⟨

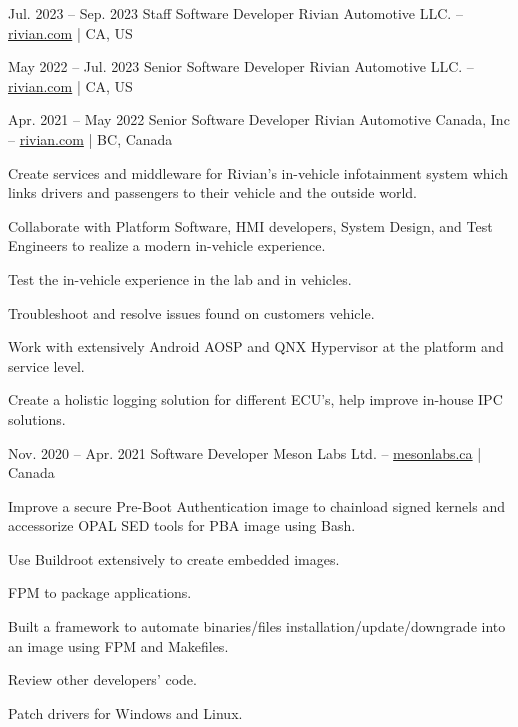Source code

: \vspace*{6pt}


\tightentry
{Jul. 2023 -- Sep. 2023}
{Staff Software Developer}
{Rivian Automotive LLC. -- \href{https://rivian.com/}{rivian.com} | CA, US}

\tightentry
{May 2022 -- Jul. 2023}
{Senior Software Developer}
{Rivian Automotive LLC. -- \href{https://rivian.com/}{rivian.com} | CA, US}

\entrys
{Apr. 2021 -- May 2022}
{Senior Software Developer}
{Rivian Automotive Canada, Inc -- \href{https://rivian.com/}{rivian.com} | BC, Canada}{
	Create services and middleware for Rivian's in-vehicle infotainment system which links drivers and passengers to their vehicle and the outside world.
	\begin{tightemize}
		\item Collaborate with Platform Software, HMI developers, System Design, and Test Engineers to realize a modern in-vehicle experience.
		\item Test the in-vehicle experience in the lab and in vehicles.
		\item Troubleshoot and resolve issues found on customers vehicle.
		\item Work with extensively Android AOSP and QNX Hypervisor at the platform and service level.
		\item Create a holistic logging solution for different ECU's, help improve in-house IPC solutions.
	\end{tightemize}
}

\entrys
{Nov. 2020 -- Apr. 2021}
{Software Developer}
{Meson Labs Ltd. -- \href{https://www.mesonlabs.ca/}{mesonlabs.ca} | Canada}{
	Improve a secure Pre-Boot Authentication image to chainload signed kernels and accessorize OPAL SED tools for PBA image using Bash.
	\begin{tightemize}
		\item Use Buildroot extensively to create embedded images.
		\item FPM to package applications.
		\item Built a framework to automate binaries/files installation/update/downgrade into an image using FPM and Makefiles.
		\item Review other developers' code.
		\item Patch drivers for Windows and Linux.
	\end{tightemize}
}

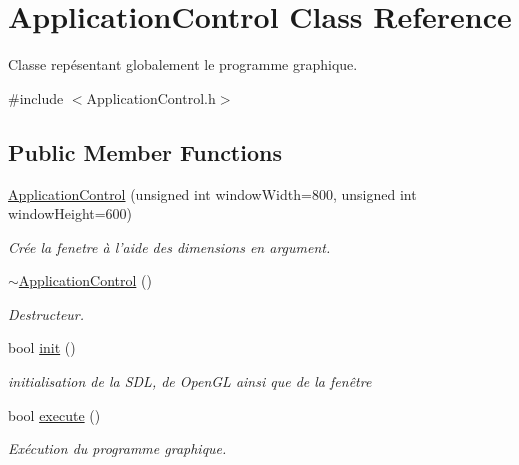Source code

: \hypertarget{classApplicationControl}{\section{Application\-Control Class Reference}
\label{classApplicationControl}
}


Classe repésentant globalement le programme graphique.  




{\ttfamily \#include $<$Application\-Control.\-h$>$}

\subsection*{Public Member Functions}
\begin{DoxyCompactItemize}
\item 
\hypertarget{classApplicationControl_a0297dd9aebc1dec0b82ec9b52ef834ad}{\hyperlink{classApplicationControl_a0297dd9aebc1dec0b82ec9b52ef834ad}{Application\-Control} (unsigned int window\-Width=800, unsigned int window\-Height=600)}\label{classApplicationControl_a0297dd9aebc1dec0b82ec9b52ef834ad}

\begin{DoxyCompactList}\small\item\em Crée la fenetre à l'aide des dimensions en argument. \end{DoxyCompactList}\item 
\hypertarget{classApplicationControl_a77142ab2e6afa9bc4b470a00b41aed77}{\hyperlink{classApplicationControl_a77142ab2e6afa9bc4b470a00b41aed77}{$\sim$\-Application\-Control} ()}\label{classApplicationControl_a77142ab2e6afa9bc4b470a00b41aed77}

\begin{DoxyCompactList}\small\item\em Destructeur. \end{DoxyCompactList}\item 
\hypertarget{classApplicationControl_a11c3f05fcf4c19e4be15ef49cec06a43}{bool \hyperlink{classApplicationControl_a11c3f05fcf4c19e4be15ef49cec06a43}{init} ()}\label{classApplicationControl_a11c3f05fcf4c19e4be15ef49cec06a43}

\begin{DoxyCompactList}\small\item\em initialisation de la S\-D\-L, de Open\-G\-L ainsi que de la fenêtre \end{DoxyCompactList}\item 
\hypertarget{classApplicationControl_ae2fa75e6d29ef2479d47076f1a780113}{bool \hyperlink{classApplicationControl_ae2fa75e6d29ef2479d47076f1a780113}{execute} ()}\label{classApplicationControl_ae2fa75e6d29ef2479d47076f1a780113}

\begin{DoxyCompactList}\small\item\em Exécution du programme graphique. \end{DoxyCompactList}\end{DoxyCompactItemize}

⟩

= To do =
The answer must be the whole listing, word for word, with no pictures in it. Please write it out.

= Result of this task =
Source code

: \vspace*{6pt}


\tightentry
{Jul. 2023 -- Sep. 2023}
{Staff Software Developer}
{Rivian Automotive LLC. -- \href{https://rivian.com/}{rivian.com} | CA, US}

\tightentry
{May 2022 -- Jul. 2023}
{Senior Software Developer}
{Rivian Automotive LLC. -- \href{https://rivian.com/}{rivian.com} | CA, US}

\entrys
{Apr. 2021 -- May 2022}
{Senior Software Developer}
{Rivian Automotive Canada, Inc -- \href{https://rivian.com/}{rivian.com} | BC, Canada}{
	Create services and middleware for Rivian's in-vehicle infotainment system which links drivers and passengers to their vehicle and the outside world.
	\begin{tightemize}
		\item Collaborate with Platform Software, HMI developers, System Design, and Test Engineers to realize a modern in-vehicle experience.
		\item Test the in-vehicle experience in the lab and in vehicles.
		\item Troubleshoot and resolve issues found on customers vehicle.
		\item Work with extensively Android AOSP and QNX Hypervisor at the platform and service level.
		\item Create a holistic logging solution for different ECU's, help improve in-house IPC solutions.
	\end{tightemize}
}

\entrys
{Nov. 2020 -- Apr. 2021}
{Software Developer}
{Meson Labs Ltd. -- \href{https://www.mesonlabs.ca/}{mesonlabs.ca} | Canada}{
	Improve a secure Pre-Boot Authentication image to chainload signed kernels and accessorize OPAL SED tools for PBA image using Bash.
	\begin{tightemize}
		\item Use Buildroot extensively to create embedded images.
		\item FPM to package applications.
		\item Built a framework to automate binaries/files installation/update/downgrade into an image using FPM and Makefiles.
		\item Review other developers' code.
		\item Patch drivers for Windows and Linux.
	\end{tightemize}
}

Source code

: \hypertarget{classApplicationControl}{\section{Application\-Control Class Reference}
\label{classApplicationControl}
}


Classe repésentant globalement le programme graphique.  




{\ttfamily \#include $<$Application\-Control.\-h$>$}

\subsection*{Public Member Functions}
\begin{DoxyCompactItemize}
\item 
\hypertarget{classApplicationControl_a0297dd9aebc1dec0b82ec9b52ef834ad}{\hyperlink{classApplicationControl_a0297dd9aebc1dec0b82ec9b52ef834ad}{Application\-Control} (unsigned int window\-Width=800, unsigned int window\-Height=600)}\label{classApplicationControl_a0297dd9aebc1dec0b82ec9b52ef834ad}

\begin{DoxyCompactList}\small\item\em Crée la fenetre à l'aide des dimensions en argument. \end{DoxyCompactList}\item 
\hypertarget{classApplicationControl_a77142ab2e6afa9bc4b470a00b41aed77}{\hyperlink{classApplicationControl_a77142ab2e6afa9bc4b470a00b41aed77}{$\sim$\-Application\-Control} ()}\label{classApplicationControl_a77142ab2e6afa9bc4b470a00b41aed77}

\begin{DoxyCompactList}\small\item\em Destructeur. \end{DoxyCompactList}\item 
\hypertarget{classApplicationControl_a11c3f05fcf4c19e4be15ef49cec06a43}{bool \hyperlink{classApplicationControl_a11c3f05fcf4c19e4be15ef49cec06a43}{init} ()}\label{classApplicationControl_a11c3f05fcf4c19e4be15ef49cec06a43}

\begin{DoxyCompactList}\small\item\em initialisation de la S\-D\-L, de Open\-G\-L ainsi que de la fenêtre \end{DoxyCompactList}\item 
\hypertarget{classApplicationControl_ae2fa75e6d29ef2479d47076f1a780113}{bool \hyperlink{classApplicationControl_ae2fa75e6d29ef2479d47076f1a780113}{execute} ()}\label{classApplicationControl_ae2fa75e6d29ef2479d47076f1a780113}

\begin{DoxyCompactList}\small\item\em Exécution du programme graphique. \end{DoxyCompactList}\end{DoxyCompactItemize}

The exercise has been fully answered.